[QUESTION] cachefiles: Recovery concerns with on-demand loading after unexpected power loss

linux-fsdevel.vger.kernel.org archive mirror
 help / color / mirror / Atom feed

* [QUESTION] cachefiles: Recovery concerns with on-demand loading after unexpected power loss
@ 2025-05-28  8:07 Zizhi Wo
  2025-05-28  8:35 ` Gao Xiang
  0 siblings, 1 reply; 5+ messages in thread
From: Zizhi Wo @ 2025-05-28  8:07 UTC (permalink / raw)
  To: netfs, dhowells, jlayton, brauner
  Cc: hsiangkao, jefflexu, zhujia.zj, linux-erofs, linux-fsdevel,
	linux-kernel, wozizhi, libaokun1, yangerkun, houtao1, yukuai3

Currently, in on-demand loading mode, cachefiles first calls
cachefiles_create_tmpfile() to generate a tmpfile, and only during the exit
process does it call cachefiles_commit_object->cachefiles_commit_tmpfile to
create the actual dentry and making it visible to users.

If the cache write is interrupted unexpectedly (e.g., by system crash or
power loss), during the next startup process, cachefiles_look_up_object()
will determine that no corresponding dentry has been generated and will
recreate the tmpfile and pull the complete data again!
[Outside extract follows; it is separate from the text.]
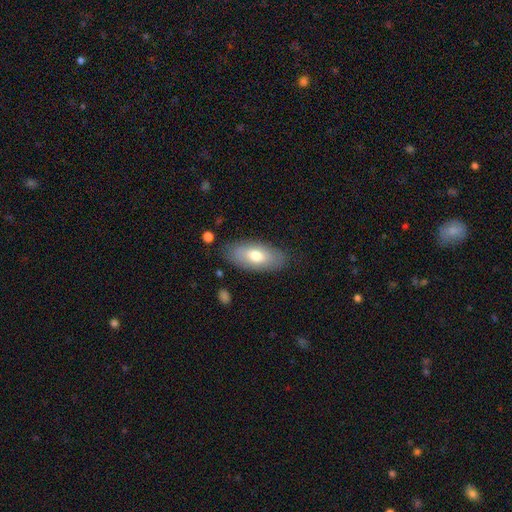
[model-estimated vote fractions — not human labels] The model was most divided on "smooth or featured": smooth: 70%, featured or disk: 24%, star or artifact: 6%. More confident: how rounded — in between (89%); merging — none (83%).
The current implementation mechanism appears to provide per-file atomicity.
For scenarios involving large image files (where significant amount of
cache data needs to be written), this re-pulling process after an
interruption seems considerable overhead?

In previous kernel versions, cache dentry were generated during the
LOOK_UP_OBJECT process of the object state machine. Even if power was lost
midway, the next startup process could continue pulling data based on the
previously downloaded cache data on disk.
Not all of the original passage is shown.